# Task details
Take the entries below and print only the lines from the one with "Rendered at 1500 by 1125 pixels." through the one with "Document page, 1500x1125 pixels.", exactly as they stand, both ends included.

# Material for the task
..............................
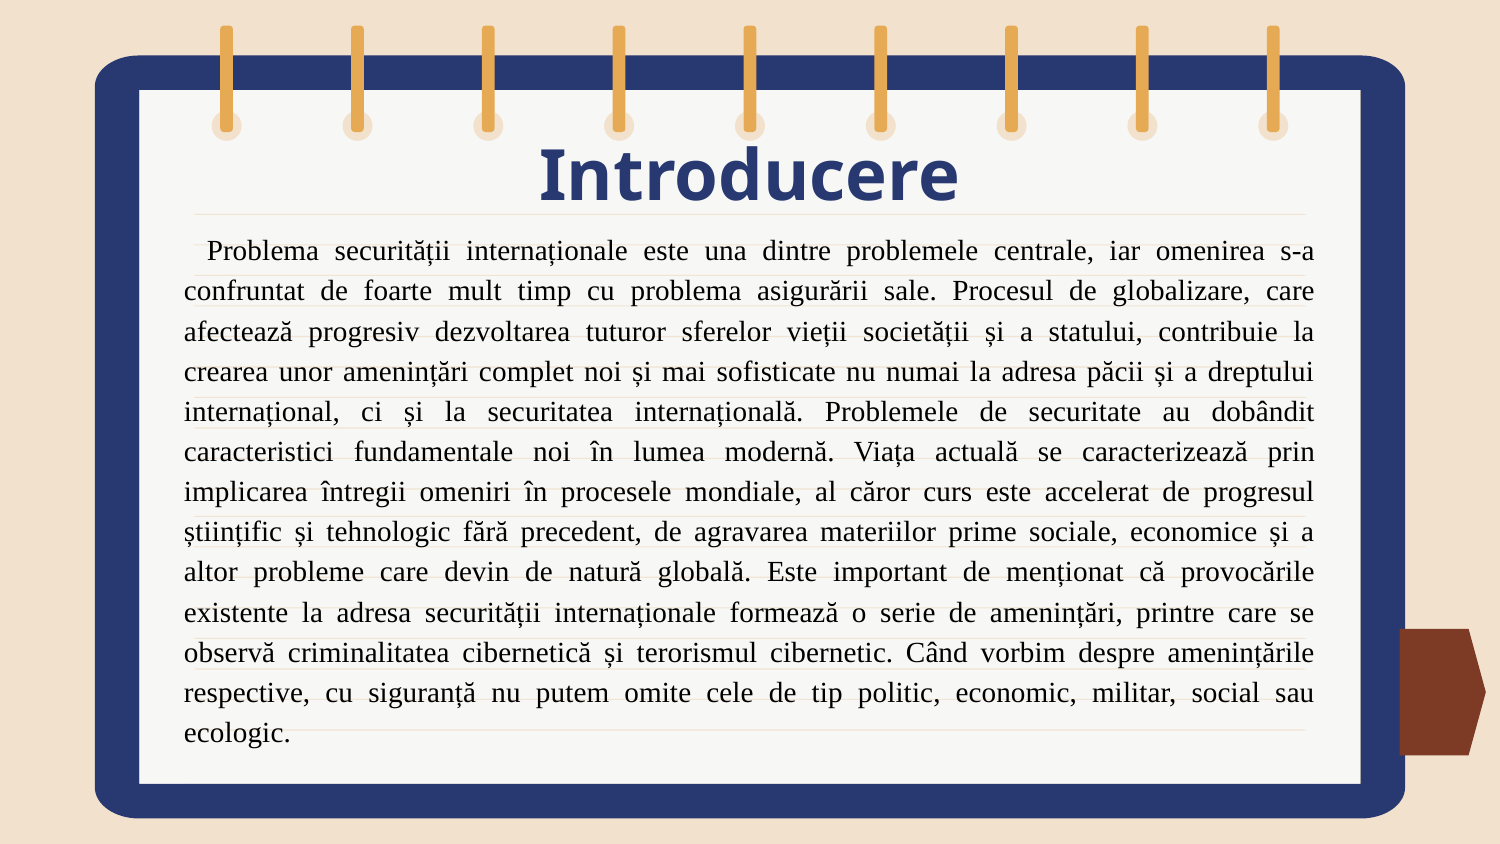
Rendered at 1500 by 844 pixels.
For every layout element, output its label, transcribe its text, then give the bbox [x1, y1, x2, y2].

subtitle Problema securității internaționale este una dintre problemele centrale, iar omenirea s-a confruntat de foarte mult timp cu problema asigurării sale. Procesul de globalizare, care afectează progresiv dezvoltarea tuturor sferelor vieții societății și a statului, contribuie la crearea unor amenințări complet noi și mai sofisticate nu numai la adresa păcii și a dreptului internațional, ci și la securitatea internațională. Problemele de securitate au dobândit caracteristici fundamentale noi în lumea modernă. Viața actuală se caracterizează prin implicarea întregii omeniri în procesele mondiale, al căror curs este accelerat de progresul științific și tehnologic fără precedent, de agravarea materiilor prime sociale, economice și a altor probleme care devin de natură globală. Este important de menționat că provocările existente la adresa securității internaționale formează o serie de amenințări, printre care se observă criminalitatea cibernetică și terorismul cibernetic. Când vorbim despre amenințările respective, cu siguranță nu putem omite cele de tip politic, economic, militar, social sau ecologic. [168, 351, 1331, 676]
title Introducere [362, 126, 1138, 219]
..............................
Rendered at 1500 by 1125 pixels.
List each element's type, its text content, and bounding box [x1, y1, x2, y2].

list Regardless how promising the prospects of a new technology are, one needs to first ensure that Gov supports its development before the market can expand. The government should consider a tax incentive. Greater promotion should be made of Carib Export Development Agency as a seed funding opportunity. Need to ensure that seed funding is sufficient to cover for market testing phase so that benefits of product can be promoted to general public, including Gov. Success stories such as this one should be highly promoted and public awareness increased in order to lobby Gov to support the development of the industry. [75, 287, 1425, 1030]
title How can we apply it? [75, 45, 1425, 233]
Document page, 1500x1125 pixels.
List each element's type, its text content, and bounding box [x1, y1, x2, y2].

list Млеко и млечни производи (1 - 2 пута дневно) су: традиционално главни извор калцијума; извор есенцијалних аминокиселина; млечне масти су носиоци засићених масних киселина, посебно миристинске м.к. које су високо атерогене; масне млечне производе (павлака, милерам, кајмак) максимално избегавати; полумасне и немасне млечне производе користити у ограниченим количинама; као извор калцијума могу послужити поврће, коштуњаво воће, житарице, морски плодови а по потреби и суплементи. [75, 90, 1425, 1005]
..............................
# Response
Rendered at 1500 by 1125 pixels.
List each element's type, its text content, and bounding box [x1, y1, x2, y2].

list Regardless how promising the prospects of a new technology are, one needs to first ensure that Gov supports its development before the market can expand. The government should consider a tax incentive. Greater promotion should be made of Carib Export Development Agency as a seed funding opportunity. Need to ensure that seed funding is sufficient to cover for market testing phase so that benefits of product can be promoted to general public, including Gov. Success stories such as this one should be highly promoted and public awareness increased in order to lobby Gov to support the development of the industry. [75, 287, 1425, 1030]
title How can we apply it? [75, 45, 1425, 233]
Document page, 1500x1125 pixels.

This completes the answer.